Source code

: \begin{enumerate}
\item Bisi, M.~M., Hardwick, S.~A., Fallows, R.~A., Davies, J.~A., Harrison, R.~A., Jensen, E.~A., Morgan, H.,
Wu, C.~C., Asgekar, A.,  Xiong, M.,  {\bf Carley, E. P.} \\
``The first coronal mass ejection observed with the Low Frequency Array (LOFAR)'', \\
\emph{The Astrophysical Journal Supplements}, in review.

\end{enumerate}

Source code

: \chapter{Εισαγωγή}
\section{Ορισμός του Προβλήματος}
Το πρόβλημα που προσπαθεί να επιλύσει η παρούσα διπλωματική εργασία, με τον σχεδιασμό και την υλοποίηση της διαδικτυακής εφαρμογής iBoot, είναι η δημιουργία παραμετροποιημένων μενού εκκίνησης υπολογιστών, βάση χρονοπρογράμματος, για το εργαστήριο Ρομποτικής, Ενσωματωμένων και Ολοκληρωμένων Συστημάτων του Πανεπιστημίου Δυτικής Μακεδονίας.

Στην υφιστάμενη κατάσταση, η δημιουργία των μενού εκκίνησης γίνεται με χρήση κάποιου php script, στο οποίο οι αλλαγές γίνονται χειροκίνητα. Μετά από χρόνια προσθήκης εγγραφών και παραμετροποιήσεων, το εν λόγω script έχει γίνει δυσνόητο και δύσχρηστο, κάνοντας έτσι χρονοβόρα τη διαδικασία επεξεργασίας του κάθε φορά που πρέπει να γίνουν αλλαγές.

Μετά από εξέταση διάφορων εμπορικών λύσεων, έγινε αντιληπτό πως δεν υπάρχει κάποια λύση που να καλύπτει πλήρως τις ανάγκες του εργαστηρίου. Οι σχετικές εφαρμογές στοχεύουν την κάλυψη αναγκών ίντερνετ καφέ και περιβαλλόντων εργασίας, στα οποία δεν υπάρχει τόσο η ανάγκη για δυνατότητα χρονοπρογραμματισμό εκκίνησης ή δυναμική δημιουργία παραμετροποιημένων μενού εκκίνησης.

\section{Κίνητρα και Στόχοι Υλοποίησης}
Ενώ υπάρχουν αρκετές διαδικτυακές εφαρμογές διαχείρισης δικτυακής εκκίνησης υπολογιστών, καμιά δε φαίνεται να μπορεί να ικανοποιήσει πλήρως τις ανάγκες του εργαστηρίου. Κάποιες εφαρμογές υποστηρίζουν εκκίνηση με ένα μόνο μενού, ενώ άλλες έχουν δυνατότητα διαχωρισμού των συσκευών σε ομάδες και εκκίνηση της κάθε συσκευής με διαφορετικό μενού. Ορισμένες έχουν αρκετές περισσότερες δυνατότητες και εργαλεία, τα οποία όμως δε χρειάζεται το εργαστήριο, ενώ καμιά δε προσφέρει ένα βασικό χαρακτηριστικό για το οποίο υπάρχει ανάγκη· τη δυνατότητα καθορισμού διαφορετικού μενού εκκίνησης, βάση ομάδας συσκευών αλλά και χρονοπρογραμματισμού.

========

### Exercise goal
Copy out every line from the data above in which the word "οποία" occurs.

### Task solution
Μετά από εξέταση διάφορων εμπορικών λύσεων, έγινε αντιληπτό πως δεν υπάρχει κάποια λύση που να καλύπτει πλήρως τις ανάγκες του εργαστηρίου. Οι σχετικές εφαρμογές στοχεύουν την κάλυψη αναγκών ίντερνετ καφέ και περιβαλλόντων εργασίας, στα οποία δεν υπάρχει τόσο η ανάγκη για δυνατότητα χρονοπρογραμματισμό εκκίνησης ή δυναμική δημιουργία παραμετροποιημένων μενού εκκίνησης.
Ενώ υπάρχουν αρκετές διαδικτυακές εφαρμογές διαχείρισης δικτυακής εκκίνησης υπολογιστών, καμιά δε φαίνεται να μπορεί να ικανοποιήσει πλήρως τις ανάγκες του εργαστηρίου. Κάποιες εφαρμογές υποστηρίζουν εκκίνηση με ένα μόνο μενού, ενώ άλλες έχουν δυνατότητα διαχωρισμού των συσκευών σε ομάδες και εκκίνηση της κάθε συσκευής με διαφορετικό μενού. Ορισμένες έχουν αρκετές περισσότερες δυνατότητες και εργαλεία, τα οποία όμως δε χρειάζεται το εργαστήριο, ενώ καμιά δε προσφέρει ένα βασικό χαρακτηριστικό για το οποίο υπάρχει ανάγκη· τη δυνατότητα καθορισμού διαφορετικού μενού εκκίνησης, βάση ομάδας συσκευών αλλά και χρονοπρογραμματισμού.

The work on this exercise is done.